Inevitably I find myself thinking about food a lot. I am often thinking about what to have for my next meal before I’ve finished the current one. Such is my culinary obsession that I was literally halfway through lunch in Seminyak (Bali) this week, when I was overcome by the need to google the menu for our dinner venue. I was annihilating a delicious steak while choosing the burger I was going to devour in a few hours time. Luckily in Bali, the portions are a good size – enough to fill you up without making you feel stuffed – and hiking around Seminyak in the wet season is quite the appetite builder!
While in Bali I had the great fortune of eating so many wonderful Indonesian dishes; some I was familiar with and others I had never come across before. It was in a wonderful restaurant in Ubud, while taking shelter from the rain and humidity, that I randomly pointed to a dish on the menu that had all the hallmarks of deliciousness but no clear explanation of what the heck it actually was. ‘Lunch time lucky dip’ has always been a favourite game of mine, where the chances of discovering a gem are so very real, but the dance is fraught with pitfalls and the looming spectre of food regret.
Nevertheless, I took the plunge and ordered Soto Ayam.
OMG. I have been craving this bowl of insane glory ever since! Soto Ayam is literally chicken soup, but holy bat balls it is a next level soup. Beef pho is my all time favourite soup and this Balinese bad boy has come pretty damn close to knocking pho off its pedestal. I’ve linked a recipe here that looks like it closely resembles what I had in Ubud, with its poached chicken, herbs and noodles, boiled eggs and coconut broth, and I highly recommend giving this dish a try if you see it out in the world.
Now I’m fighting off batch of flu germs thanks to sleep deprivation and many hours in the petri dishes commonly known as ‘aeroplanes’, I think I’ll make an attempt at cooking some Soto Ayam tomorrow. It won’t ever be as good as the bowl I had in Ubud, just like no churro will never be as good as the first time I had one in California, but that’s not the point, is it?

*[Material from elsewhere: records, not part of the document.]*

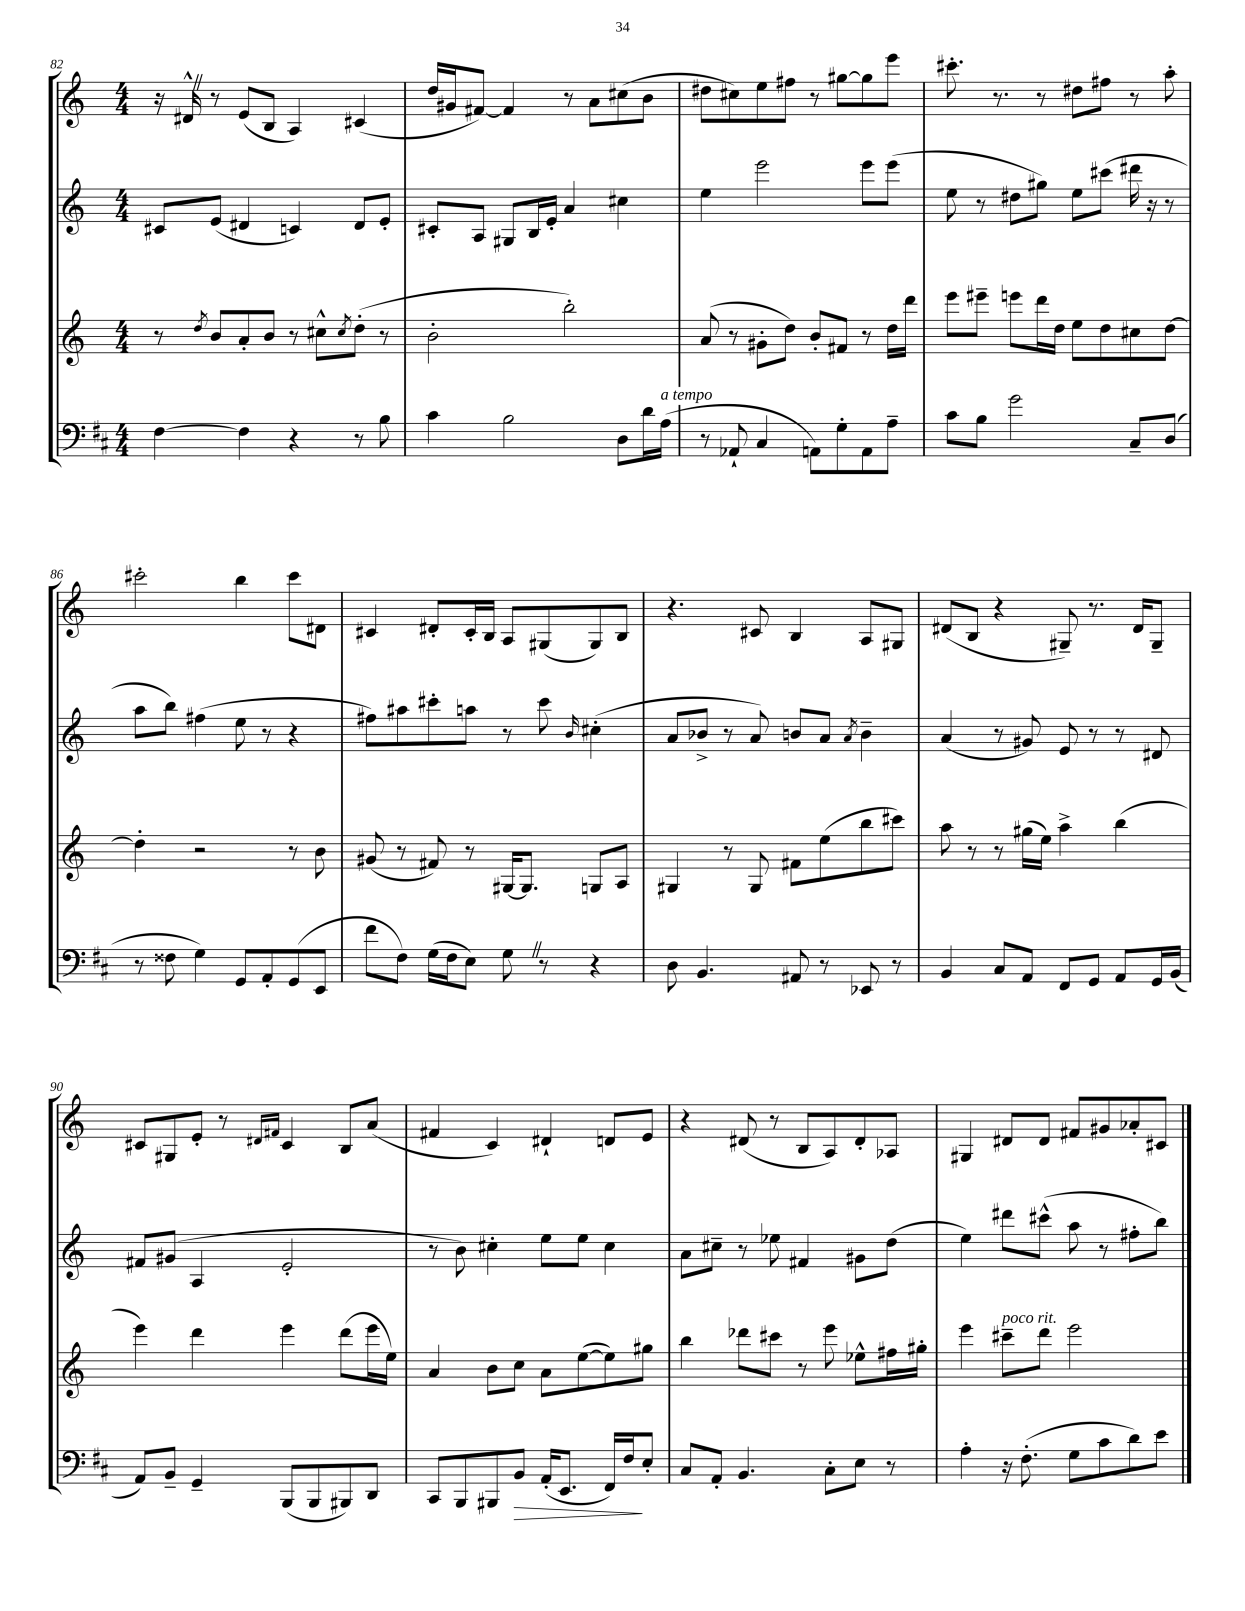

**kern	**dynam	**kern	**kern	**kern
*part4	*part4	*part3	*part2	*part1
*staff4	*staff4	*staff3	*staff2	*staff1
*clefF4	*	*clefG2	*clefG2	*clefG2
*k[f#c#]	*	*k[]	*k[]	*k[]
*M4/4	*	*M4/4	*M4/4	*M4/4
=82	=82	=82	=82	=82
[4F#\	.	8r	8c#X/L	16r
.	.	.	.	16d#X^^Z/
.	.	8qdd/	.	.
.	.	8b/L	(8e/J	8r
4F#\]	.	8a'/	4d#X/	(8e/L
.	.	8b/J	.	8B/J
4r	.	8r	4cn/)	4A/)
.	.	8cc#X^^\L	.	.
.	.	8qcc#/	.	.
8r	.	(8dd'\J	8d#/L	(4c#X/
8B\	.	8r	8e'/J	.
=83	=83	=83	=83	=83
4c#\	.	2b'\	8c#X'/L	16dd/LL
.	.	.	.	16g#X/J
.	.	.	8A/J	[8f#X/J)
2B\	.	.	8G#X/L	4f#/]
.	.	.	16B/L	.
.	.	.	16e'/JJ	.
.	.	2bb'\)	4a/	8r
.	.	.	.	8a\L
8D\L	.	.	4cc#X\	(8cc#X\
16d\L	.	.	.	8b\J
!LO:TX:a:i:t=a tempo	!	!	!	!
(16A\JJ	.	.	.	.
=84	=84	=84	=84	=84
8r	.	(8a/	4ee\	8dd#X\L
8AA-X`/	.	8r	.	8cc#X\)
4C#/	.	8g#X'\L	2eee\	8ee\
.	.	8dd\J)	.	8ff#X\J
8AAn\L)	.	8b'/L	.	8r
8G'\	.	8f#X/J	.	[8gg#X\L
8AA\	.	8r	8eee\L	8gg#\]
8A~\J	.	16dd\LL	(8eee\J	8eee\J
.	.	16ddd\JJ	.	.
=85	=85	=85	=85	=85
8c#\L	.	8eee\L	8ee\	8.ccc#X'\
8B\J	.	8eee#X~\J	8r	.
.	.	.	.	8.r
2g\	.	8eeen\L	8dd#X\L	.
.	.	16ddd\L	8gg#X\J)	8r
.	.	16dd\JJ	.	.
.	.	8ee\L	8ee\L	8dd#X\L
.	.	8dd\	(8ccc#X\J	8ff#X\J
8C#~/L	.	8cc#X\	16ddd#X\	8r
.	.	.	16r	.
(8D/J	.	[8dd\J	8r	8aa'\
!!LO:LB:g=z
=86	=86	=86	=86	=86
8r	.	4dd'\]	8aa\L	2ccc#X'\
8F##X\	.	.	8bb\J)	.
4G\)	.	2r	(4ff#X\	.
8GG/L	.	.	8ee\	4bb\
8AA'/	.	.	8r	.
(8GG/	.	8r	4r	8ccc#\L
8EE/J	.	8b\	.	8d#X\J
=87	=87	=87	=87	=87
8f#\L	.	(8g#X/	8ff#X\L)	4c#X/
8F#\J)	.	8r	8aa#X\	.
(16G\LL	.	8f#X/)	8ccc#X'\	8d#X'/L
16F#\J	.	.	.	.
8E\J)	.	8r	8aan\J	16c#'/L
.	.	.	.	16B/JJ
8GZ\	.	[16G#X/KL	8r	8A/L
.	.	8.G#/J]	.	.
8r	.	.	8ccc#\	(8G#X/
.	.	.	16qqb/	.
4r	.	8Gn/L	(4cc#X'\	8G#/)
.	.	8A/J	.	8B/J
=88	=88	=88	=88	=88
8D\	.	4G#X/	8a/L	4.r
4.BB/	.	.	8b-X^/J	.
.	.	8r	8r	.
.	.	8G#/	8a/)	8c#X/
8AA#X/	.	8f#X\L	8bn/L	4B/
8r	.	(8ee\	8a/J	.
.	.	.	8qa/	.
8EE-X/	.	8bb\	4b~\	8A/L
8r	.	8ccc#X\J)	.	8G#X/J
=89	=89	=89	=89	=89
4BB/	.	8aa\	(4a/	(8d#X/L
.	.	8r	.	8B/J
8C#/L	.	8r	8r	4r
8AA/J	.	(16gg#X\LL	8g#X/)	.
.	.	16ee\JJ)	.	.
8FF#/L	.	4aa^\	8e/	8G#X~/)
8GG/J	.	.	8r	8.r
8AA/L	.	(4bb\	8r	.
.	.	.	.	16d#/KL
16GG/L	.	.	8d#X/	8G#~/J
(16BB/JJ	.	.	.	.
!!LO:LB:g=z
=90	=90	=90	=90	=90
8AA/L)	.	4eee\)	8f#X/L	8c#X/L
8BB~/J	.	.	(8g#X/J	8G#X/
4GG~/	.	4ddd\	4A/	8e'/J
.	.	.	.	8r
.	.	.	.	16qqd#X/LL
.	.	.	.	16qqf#X/JJ
(8BBB/L	.	4eee\	2e'/	4c#/
8BBB/	.	.	.	.
8BBB#X/)	.	(8ddd\L	.	8B/L
8DD/J	.	16eee\L	.	(8a/J
.	.	16ee\JJ)	.	.
=91	=91	=91	=91	=91
8CC#/L	.	4a/	8r	4f#X/
8BBB/	.	.	8b\)	.
8BBB#X/	.	8b\L	4cc#X'\	4c/)
!	!LO:HP:b	!	!	!
8BB/J	>	8cc\J	.	.
(16AA'/KL	.	8a\L	8ee\L	4d#X`/
8.EE/J	.	.	.	.
.	.	([8ee\	8ee\J	.
16FF#/LL)	.	8ee\])	4cc#\	8dn/L
16F#/J	.	.	.	.
8E'/J	]	8gg#X\J	.	8e/J
=92	=92	=92	=92	=92
8C#/L	.	4bb\	8a\L	4r
8AA'/J	.	.	8cc#X~\J	.
4.BB/	.	8ddd-X\L	8r	(8d#X/
.	.	8ccc#X\J	8ee-X\	8r
.	.	8r	4f#X/	8B/L
8C#'\L	.	8eee\	.	8A/)
8E\J	.	8ee-X^^\L	8g#X\L	8d#'/
8r	.	16ff#X\L	(8dd\J	8A-X/J
.	.	16gg#X'\JJ	.	.
=93	=93	=93	=93	=93
4A'\	.	4eee\	4ee\)	4G#X/
!	!	!LO:TX:a:i:t=poco rit.	!	!
16r	.	8ccc#X~\L	8ddd#X\L	8d#X/L
(8.F#'\	.	.	.	.
.	.	8ddd\J	(8ccc#X^^\J	8d#/J
8G\L	.	2eee\	8aa\	8f#X/L
8c#\	.	.	8r	8g#X/
8d\)	.	.	8ff#X'\L	8a-X'/
8e\J	.	.	8bb\J)	8c#X/J
==	==	==	==	==
*-	*-	*-	*-	*-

You can’t recreate memories. You can try, but inevitably they are unattainable, elusive wisps of past time that will always be just out of reach. You can revisit them though, by finding the little anchors that hold them in place in your mind. I won’t ever have a clam chowder experience like the one I had with my parents in San Fransisco, but every time I have chowder, or see chowder, or smell chowder, I am instantly transported to that time on that holiday. I’m so very looking forward to making Soto Ayam, not because I think I can recreate that moment on our first family trip overseas, but because that little bowl of goodness will ignite an eruption of memories I will cherish for years to come.